L’accord de règlement impose également à eToro l’obligation de renforcer plusieurs de ses procédures et contrôles afin d’empêcher les résidents de l’Ontario d’ouvrir des comptes sur sa plateforme. Ces procédures illustrent bien le genre de mesures que la CVMO s’attend à ce que les plateformes extraterritoriales non inscrites adoptent pour démontrer qu’elles sont dotées de contrôles adéquats permettant d’exclure les résidents ontariens. Outre la fermeture de tous les comptes appartenant à des résidents de l’Ontario, eToro s’est engagée à faire ce qui suit :
- interdire l’accès à son site Web aux adresses IP du Canada
- réviser sa procédure de demande d’ouverture de compte en ligne
- informer son service de vérification des données clients que les résidents du Canada ne sont pas autorisés à ouvrir des comptes
- adopter une politique écrite interdisant l’acceptation de clients provenant du Canada
- rejeter automatiquement les demandes d’ouverture de compte comportant des numéros de téléphone émanant du Canada ou des adresses utilisant le domaine de courrier électronique « .ca »
- pousser les vérifications lorsqu’un dépôt est fait au moyen d’une carte de crédit émise au Canada ou d’un télévirement provenant d’une institution financière canadienne de manière à s’assurer que le titulaire du compte réside bien à l’extérieur du Canada.
Un certain nombre de plateformes et de bourses de cryptomonnaies extraterritoriales auraient commencé à ouvrir des comptes créés par des investisseurs du Canada, à la condition que ceux-ci approvisionnent leurs comptes avec des cryptomonnaies plutôt qu’avec des fonds tirés sur une carte de crédit émise au Canada ou un télévirement provenant d’une institution financière canadienne. Dans ses motifs oraux au soutien de l’approbation du règlement, la CVMO ne s’est pas prononcée sur la légalité ou l’illégalité de cette façon de faire au regard de la législation en valeurs mobilières; toutefois, il semble peu probable que l’obligation faite aux résidents canadiens d’approvisionner leurs comptes avec des cryptomonnaies plutôt qu’avec des fonds de provenance canadienne suffise à soustraire ces plateformes à l’application de la législation canadienne en valeurs mobilières.

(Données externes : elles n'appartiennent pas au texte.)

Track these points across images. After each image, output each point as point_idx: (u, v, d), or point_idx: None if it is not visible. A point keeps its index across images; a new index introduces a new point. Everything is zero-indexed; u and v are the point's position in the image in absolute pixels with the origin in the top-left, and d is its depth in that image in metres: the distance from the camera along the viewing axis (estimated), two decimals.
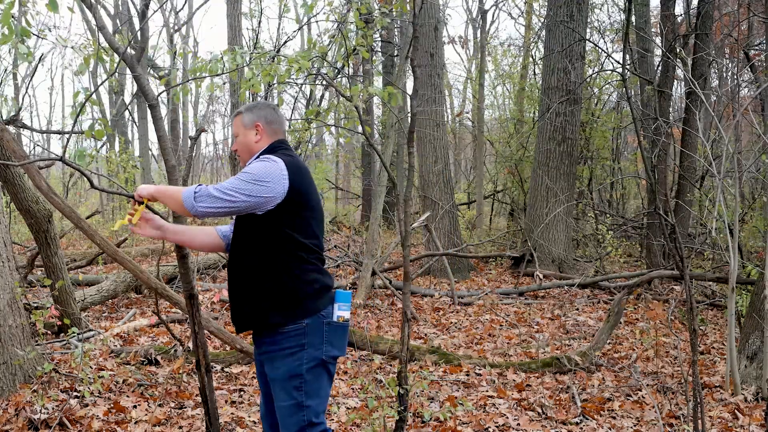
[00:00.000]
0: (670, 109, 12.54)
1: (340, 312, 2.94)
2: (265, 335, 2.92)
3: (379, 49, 15.77)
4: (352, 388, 5.41)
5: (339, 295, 2.96)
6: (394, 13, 5.16)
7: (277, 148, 3.02)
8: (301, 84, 17.49)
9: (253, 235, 2.88)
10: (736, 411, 4.89)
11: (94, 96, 3.47)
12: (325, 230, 17.17)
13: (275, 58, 4.94)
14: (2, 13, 3.07)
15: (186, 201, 2.77)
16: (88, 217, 12.48)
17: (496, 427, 4.63)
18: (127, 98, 22.94)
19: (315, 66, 5.19)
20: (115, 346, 6.35)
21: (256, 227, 2.87)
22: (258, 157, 2.98)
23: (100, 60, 3.47)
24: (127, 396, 5.00)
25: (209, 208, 2.74)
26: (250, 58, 4.64)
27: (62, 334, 6.68)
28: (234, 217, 2.95)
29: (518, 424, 4.68)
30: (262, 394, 3.12)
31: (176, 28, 22.22)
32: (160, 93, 4.12)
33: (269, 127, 3.05)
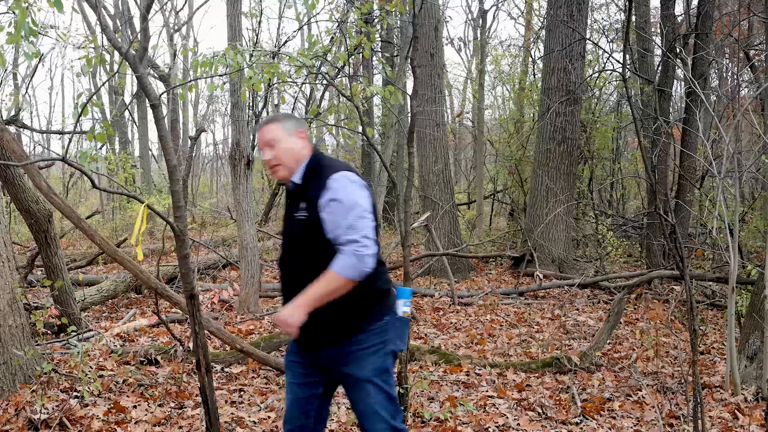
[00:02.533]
0: (670, 109, 12.54)
1: (405, 308, 3.01)
2: (343, 337, 2.90)
3: (379, 50, 15.76)
4: None
5: (402, 292, 3.02)
6: (394, 13, 5.16)
7: (323, 156, 2.97)
8: (302, 84, 17.51)
9: (323, 250, 2.81)
10: (736, 411, 4.89)
11: (95, 97, 3.47)
12: None
13: (276, 57, 4.95)
14: (19, 13, 3.07)
15: (350, 275, 2.71)
16: (88, 217, 12.50)
17: (496, 427, 4.63)
18: (127, 98, 22.94)
19: (316, 65, 5.19)
20: (115, 346, 6.35)
21: (324, 244, 2.81)
22: (313, 172, 2.89)
23: (102, 61, 3.47)
24: (127, 396, 5.00)
25: (373, 258, 2.72)
26: (251, 56, 4.64)
27: (62, 334, 6.68)
28: (300, 232, 2.87)
29: (518, 424, 4.68)
30: (294, 401, 3.03)
31: (176, 28, 22.22)
32: (162, 93, 4.12)
33: (307, 135, 3.00)
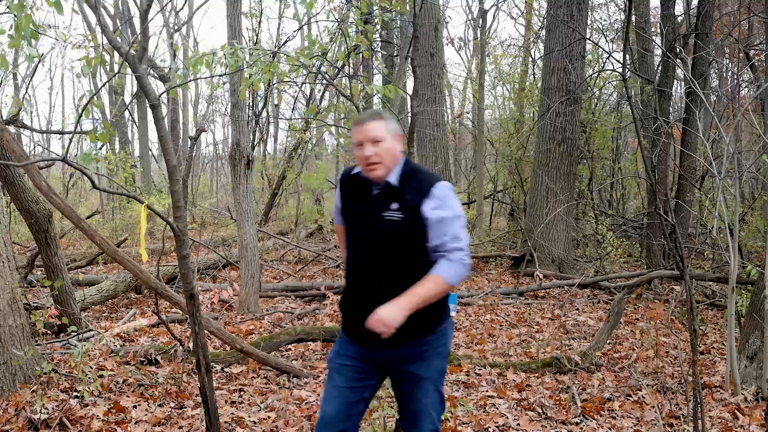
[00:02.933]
0: (671, 109, 12.54)
1: (453, 312, 3.13)
2: (416, 338, 2.94)
3: (379, 50, 15.77)
4: None
5: (451, 296, 3.08)
6: (394, 13, 5.16)
7: (413, 162, 3.03)
8: (302, 83, 17.51)
9: (414, 252, 2.89)
10: (736, 411, 4.89)
11: (95, 98, 3.47)
12: (327, 230, 17.08)
13: (275, 56, 4.94)
14: (24, 18, 3.06)
15: (455, 282, 2.84)
16: (88, 217, 12.50)
17: (496, 427, 4.63)
18: (127, 98, 22.95)
19: (315, 64, 5.19)
20: (115, 346, 6.35)
21: (413, 246, 2.89)
22: (410, 178, 2.93)
23: (102, 62, 3.47)
24: (127, 396, 5.00)
25: (469, 262, 2.89)
26: (250, 54, 4.63)
27: (62, 334, 6.68)
28: (374, 234, 2.92)
29: (518, 424, 4.68)
30: (344, 404, 2.99)
31: (176, 28, 22.22)
32: (162, 93, 4.12)
33: (402, 138, 3.03)
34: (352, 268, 3.01)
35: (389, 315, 2.74)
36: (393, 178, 2.92)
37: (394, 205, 2.88)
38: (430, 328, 2.93)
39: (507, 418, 4.78)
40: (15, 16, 3.10)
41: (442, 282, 2.80)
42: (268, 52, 4.90)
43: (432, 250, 2.86)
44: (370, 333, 2.85)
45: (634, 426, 4.70)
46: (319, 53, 4.98)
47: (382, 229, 2.89)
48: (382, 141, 2.89)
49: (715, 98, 14.37)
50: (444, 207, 2.84)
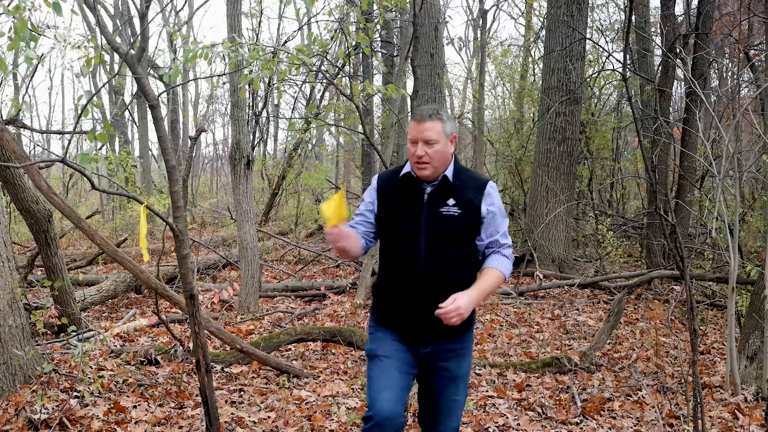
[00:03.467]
0: (670, 109, 12.54)
1: None
2: (458, 335, 3.04)
3: (380, 49, 15.77)
4: (352, 388, 5.41)
5: None
6: (394, 12, 5.16)
7: (460, 163, 3.11)
8: (302, 83, 17.50)
9: (466, 248, 3.00)
10: (736, 411, 4.89)
11: (95, 98, 3.47)
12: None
13: (276, 54, 4.94)
14: (19, 22, 3.06)
15: (507, 277, 3.02)
16: (88, 217, 12.50)
17: (496, 427, 4.63)
18: (127, 98, 22.95)
19: (316, 63, 5.19)
20: (115, 346, 6.35)
21: (467, 242, 3.00)
22: (464, 176, 3.05)
23: (102, 62, 3.47)
24: (127, 396, 5.00)
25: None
26: (250, 50, 4.63)
27: (62, 334, 6.68)
28: (430, 230, 2.96)
29: (518, 424, 4.68)
30: (397, 389, 3.00)
31: (176, 28, 22.22)
32: (161, 93, 4.11)
33: (456, 139, 3.09)
34: (398, 264, 3.01)
35: (466, 305, 2.80)
36: (450, 175, 2.99)
37: (451, 201, 2.96)
38: (466, 327, 3.02)
39: (507, 418, 4.78)
40: (14, 17, 3.10)
41: (501, 277, 2.96)
42: (268, 47, 4.90)
43: (484, 246, 3.01)
44: (416, 327, 2.97)
45: (634, 426, 4.70)
46: (320, 51, 4.98)
47: (438, 225, 2.95)
48: (436, 144, 2.93)
49: (715, 98, 14.36)
50: (499, 206, 3.01)
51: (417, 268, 2.94)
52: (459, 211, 2.94)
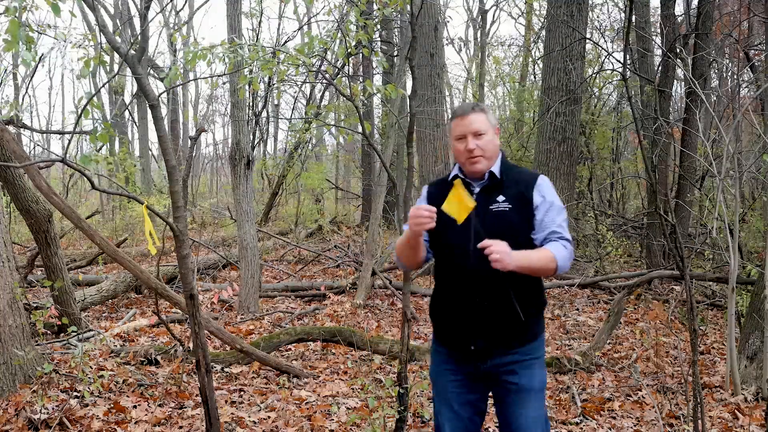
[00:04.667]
0: (670, 109, 12.53)
1: None
2: (519, 345, 2.85)
3: (379, 49, 15.77)
4: (353, 388, 5.41)
5: None
6: (394, 10, 5.15)
7: (507, 159, 2.99)
8: (302, 83, 17.49)
9: (522, 245, 2.76)
10: (736, 411, 4.89)
11: (95, 99, 3.47)
12: (326, 230, 17.03)
13: (275, 54, 4.93)
14: (10, 23, 3.06)
15: (561, 266, 2.73)
16: (88, 217, 12.50)
17: (497, 427, 4.63)
18: (127, 98, 22.96)
19: (315, 63, 5.18)
20: (115, 346, 6.35)
21: (520, 236, 2.79)
22: (512, 170, 2.92)
23: (101, 62, 3.47)
24: (127, 396, 5.00)
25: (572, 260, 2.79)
26: (250, 50, 4.62)
27: (62, 334, 6.68)
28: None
29: None
30: (460, 424, 2.95)
31: (176, 28, 22.23)
32: (161, 93, 4.12)
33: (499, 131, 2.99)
34: (450, 266, 2.90)
35: (506, 254, 2.62)
36: (497, 170, 2.87)
37: (501, 197, 2.83)
38: (532, 334, 2.84)
39: None
40: (15, 17, 3.10)
41: (552, 259, 2.70)
42: (268, 47, 4.89)
43: (541, 239, 2.79)
44: (470, 330, 2.82)
45: (634, 426, 4.70)
46: (320, 49, 4.97)
47: (491, 223, 2.80)
48: (485, 134, 2.85)
49: (715, 98, 14.35)
50: (552, 199, 2.82)
51: (468, 265, 2.81)
52: (509, 206, 2.81)
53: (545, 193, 2.82)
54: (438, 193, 2.95)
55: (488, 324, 2.79)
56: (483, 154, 2.84)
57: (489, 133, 2.86)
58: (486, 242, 2.64)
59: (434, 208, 2.73)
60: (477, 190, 2.88)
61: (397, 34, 15.23)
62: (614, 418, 4.86)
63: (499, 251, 2.61)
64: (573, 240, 2.78)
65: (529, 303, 2.81)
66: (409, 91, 5.18)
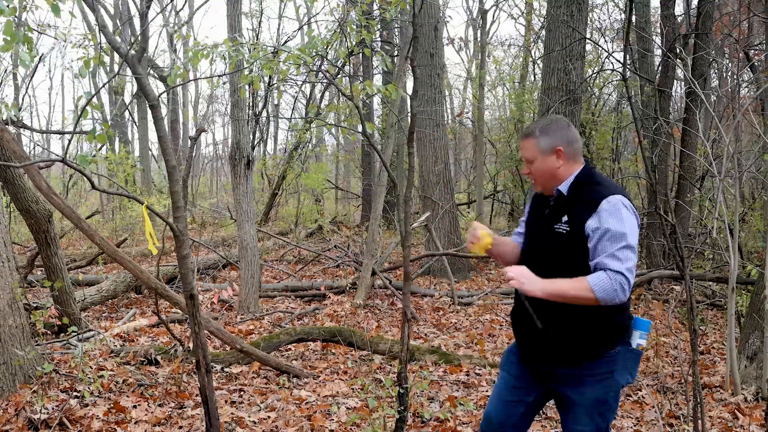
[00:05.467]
0: (670, 109, 12.53)
1: (640, 340, 2.86)
2: (569, 360, 2.85)
3: (379, 49, 15.77)
4: (353, 388, 5.41)
5: (639, 323, 2.87)
6: (394, 10, 5.14)
7: (595, 173, 2.88)
8: (302, 83, 17.50)
9: (578, 270, 2.72)
10: (736, 411, 4.89)
11: (95, 99, 3.47)
12: (326, 230, 17.03)
13: (276, 53, 4.93)
14: (5, 25, 3.06)
15: (602, 297, 2.62)
16: (87, 218, 12.50)
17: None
18: (127, 98, 22.96)
19: (316, 63, 5.17)
20: (115, 346, 6.35)
21: (575, 262, 2.75)
22: (582, 189, 2.82)
23: (101, 63, 3.47)
24: (127, 396, 5.00)
25: (628, 293, 2.64)
26: (251, 50, 4.62)
27: (62, 334, 6.68)
28: (546, 248, 2.86)
29: None
30: (498, 403, 3.06)
31: (176, 28, 22.22)
32: (161, 93, 4.12)
33: (571, 149, 2.85)
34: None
35: (530, 280, 2.69)
36: (564, 189, 2.84)
37: (564, 218, 2.79)
38: (588, 354, 2.79)
39: None
40: (15, 17, 3.11)
41: (588, 289, 2.62)
42: (269, 47, 4.89)
43: (593, 267, 2.69)
44: (532, 347, 2.91)
45: (634, 426, 4.70)
46: (321, 49, 4.97)
47: (550, 243, 2.83)
48: (534, 161, 2.85)
49: (715, 98, 14.35)
50: (608, 225, 2.65)
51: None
52: (567, 229, 2.77)
53: (603, 218, 2.67)
54: (536, 199, 3.08)
55: (534, 334, 2.86)
56: (536, 180, 2.89)
57: (538, 161, 2.84)
58: (506, 268, 2.75)
59: (477, 235, 3.03)
60: (551, 204, 2.91)
61: (396, 34, 15.24)
62: (614, 417, 4.86)
63: (516, 275, 2.69)
64: (631, 270, 2.61)
65: (586, 322, 2.76)
66: (409, 92, 5.17)
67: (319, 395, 5.25)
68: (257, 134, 16.15)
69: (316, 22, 16.77)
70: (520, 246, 3.09)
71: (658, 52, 12.05)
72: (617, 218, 2.66)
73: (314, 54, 4.81)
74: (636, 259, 2.66)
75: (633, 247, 2.65)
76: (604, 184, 2.80)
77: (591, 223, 2.69)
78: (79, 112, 3.34)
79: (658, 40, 13.01)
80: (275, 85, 12.96)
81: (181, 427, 4.51)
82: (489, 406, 3.09)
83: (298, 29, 13.53)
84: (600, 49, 12.93)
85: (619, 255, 2.61)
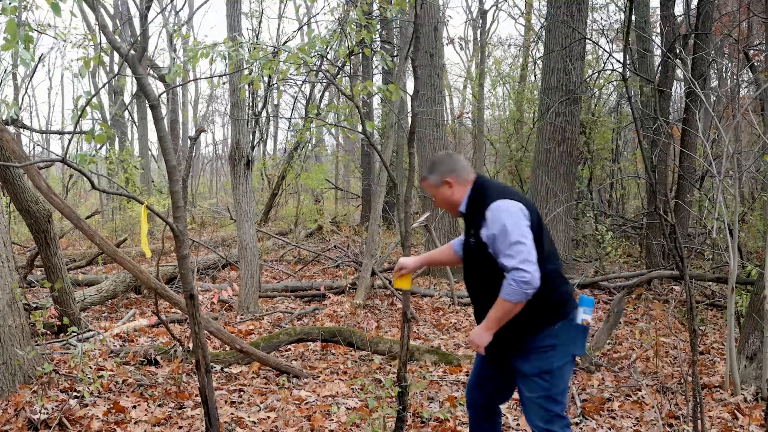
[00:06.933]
0: (670, 109, 12.53)
1: (584, 315, 3.20)
2: (520, 341, 3.20)
3: (380, 49, 15.77)
4: (352, 389, 5.41)
5: (583, 301, 3.23)
6: (395, 10, 5.14)
7: (482, 184, 3.23)
8: (302, 83, 17.49)
9: (493, 274, 3.10)
10: (735, 411, 4.89)
11: (94, 99, 3.47)
12: (326, 230, 16.97)
13: (277, 53, 4.93)
14: (7, 23, 3.06)
15: (516, 299, 2.99)
16: (87, 218, 12.50)
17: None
18: (127, 98, 22.95)
19: (316, 63, 5.16)
20: (115, 346, 6.35)
21: (492, 268, 3.11)
22: (474, 203, 3.19)
23: (100, 62, 3.47)
24: (127, 396, 5.00)
25: (534, 280, 2.95)
26: (251, 50, 4.62)
27: (62, 335, 6.68)
28: (477, 249, 3.15)
29: (518, 425, 4.68)
30: (477, 374, 3.46)
31: (176, 28, 22.21)
32: (161, 93, 4.11)
33: (457, 176, 3.24)
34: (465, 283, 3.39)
35: (477, 337, 3.15)
36: (463, 208, 3.25)
37: (472, 231, 3.18)
38: (528, 330, 3.13)
39: (507, 417, 4.78)
40: (16, 16, 3.10)
41: (504, 303, 3.01)
42: (269, 47, 4.89)
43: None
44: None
45: (634, 426, 4.70)
46: (321, 49, 4.97)
47: (469, 255, 3.25)
48: (435, 196, 3.32)
49: (714, 98, 14.35)
50: (494, 230, 3.02)
51: (472, 293, 3.33)
52: (473, 241, 3.15)
53: (490, 225, 3.03)
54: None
55: (500, 334, 3.20)
56: (444, 208, 3.36)
57: (438, 194, 3.29)
58: (468, 342, 3.38)
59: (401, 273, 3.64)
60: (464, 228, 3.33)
61: (396, 34, 15.24)
62: (614, 418, 4.86)
63: (472, 346, 3.21)
64: (526, 260, 2.94)
65: (524, 308, 3.06)
66: (409, 92, 5.17)
67: (318, 395, 5.24)
68: (257, 134, 16.13)
69: (316, 22, 16.77)
70: (460, 250, 3.49)
71: (658, 52, 12.06)
72: (500, 221, 3.00)
73: (314, 54, 4.81)
74: (529, 247, 2.96)
75: (521, 241, 2.96)
76: (490, 192, 3.15)
77: (484, 232, 3.07)
78: (78, 112, 3.34)
79: (657, 40, 13.02)
80: (275, 85, 12.96)
81: (180, 428, 4.51)
82: (469, 379, 3.53)
83: (298, 29, 13.53)
84: (600, 49, 12.93)
85: (510, 252, 2.96)
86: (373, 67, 17.95)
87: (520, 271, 2.92)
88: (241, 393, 5.32)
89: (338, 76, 14.68)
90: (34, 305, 6.51)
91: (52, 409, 4.50)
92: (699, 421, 3.93)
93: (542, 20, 16.19)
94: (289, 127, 20.83)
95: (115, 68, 20.11)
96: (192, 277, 3.74)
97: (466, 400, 3.58)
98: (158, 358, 5.96)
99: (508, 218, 2.99)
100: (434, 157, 3.33)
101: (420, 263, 3.62)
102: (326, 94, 20.21)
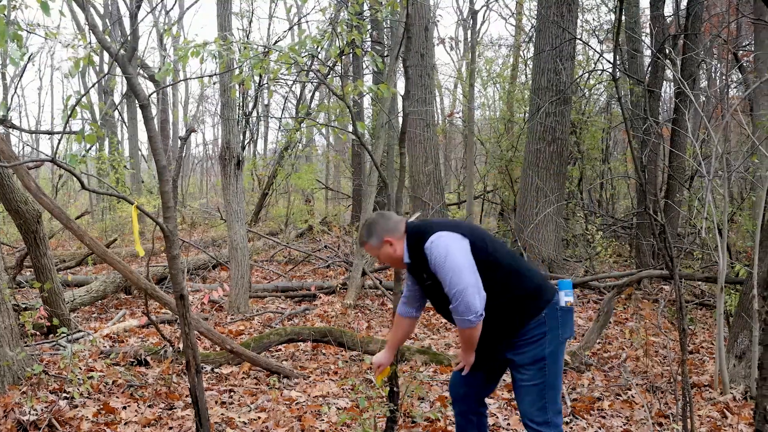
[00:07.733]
0: (660, 109, 12.59)
1: (567, 298, 3.31)
2: (510, 338, 3.33)
3: (370, 49, 15.76)
4: (343, 389, 5.41)
5: (561, 284, 3.35)
6: (386, 11, 5.15)
7: (412, 230, 3.35)
8: (292, 83, 17.46)
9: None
10: (724, 410, 4.92)
11: (84, 99, 3.45)
12: (317, 231, 16.96)
13: (268, 53, 4.91)
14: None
15: (467, 325, 3.13)
16: (77, 218, 12.45)
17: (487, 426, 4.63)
18: (117, 98, 22.87)
19: (307, 62, 5.15)
20: (105, 347, 6.32)
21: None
22: (414, 249, 3.30)
23: (90, 62, 3.45)
24: (117, 397, 4.98)
25: (480, 304, 3.08)
26: (240, 49, 4.60)
27: (51, 335, 6.65)
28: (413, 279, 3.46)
29: (508, 424, 4.69)
30: (467, 377, 3.52)
31: (166, 27, 22.14)
32: (152, 93, 4.10)
33: (392, 233, 3.36)
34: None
35: (463, 360, 3.40)
36: (407, 258, 3.34)
37: (424, 274, 3.27)
38: (515, 328, 3.26)
39: (497, 417, 4.79)
40: (5, 15, 3.09)
41: (461, 331, 3.19)
42: (260, 46, 4.87)
43: None
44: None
45: (624, 425, 4.71)
46: (312, 48, 4.95)
47: (429, 292, 3.39)
48: (379, 256, 3.44)
49: (704, 99, 14.43)
50: (434, 267, 3.17)
51: (446, 317, 3.42)
52: (430, 281, 3.27)
53: (432, 263, 3.17)
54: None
55: (484, 341, 3.36)
56: (389, 263, 3.48)
57: (380, 254, 3.41)
58: (459, 365, 3.49)
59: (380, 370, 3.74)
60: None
61: (387, 34, 15.24)
62: (604, 417, 4.88)
63: (464, 366, 3.44)
64: (463, 291, 3.06)
65: (495, 316, 3.20)
66: (400, 92, 5.16)
67: (309, 396, 5.24)
68: (247, 134, 16.11)
69: (306, 22, 16.74)
70: (411, 310, 3.66)
71: (648, 52, 12.11)
72: (436, 256, 3.14)
73: (305, 54, 4.80)
74: (465, 274, 3.08)
75: (457, 265, 3.09)
76: (422, 231, 3.28)
77: (431, 268, 3.19)
78: (68, 112, 3.33)
79: (647, 40, 13.07)
80: (266, 84, 12.94)
81: (171, 428, 4.50)
82: (452, 374, 3.61)
83: (289, 29, 13.50)
84: (590, 49, 12.97)
85: (452, 279, 3.08)
86: (364, 67, 17.94)
87: (462, 294, 3.05)
88: (232, 393, 5.31)
89: (329, 76, 14.67)
90: (24, 306, 6.48)
91: (42, 410, 4.48)
92: (688, 420, 3.95)
93: (533, 21, 16.22)
94: (279, 127, 20.79)
95: (105, 68, 20.02)
96: (182, 277, 3.74)
97: (450, 396, 3.66)
98: (148, 358, 5.95)
99: (442, 249, 3.14)
100: (368, 221, 3.44)
101: (392, 352, 3.72)
102: (317, 94, 20.19)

La CVMO a rappelé qu’il est normal de s’attendre à ce que les firmes de courtage qui exercent des activités dans plusieurs territoires soient dotées de systèmes de conformité fiables assurant la légitimité des opérations qu’elles exécutent avec leurs clients. Sa décision rappelle avec force que les bourses et les plateformes de négociation extraterritoriales doivent d’emblée s’inscrire auprès de la CVMO ou chercher à obtenir une dispense d’application de la législation en valeurs mobilières de l’Ontario leur permettant d’offrir des titres aux investisseurs de cette province. À l’avenir, lorsqu’une plateforme lui soumettra une demande d’inscription, la CVMO examinera son comportement antérieur et ses éventuelles infractions à la législation en valeurs mobilières de l’Ontario avant de décider si elle agrée ou non à la demande et si elle doit l’assortir de conditions.
1 CVMO Staff Notice 91-702 - Offerings of Contracts for Difference and Foreign Exchange Contracts to Investors in Ontario (en anglais).
2 eToro (Europe) Limited, 2018 ONSEC 49 au para 24 (en anglais).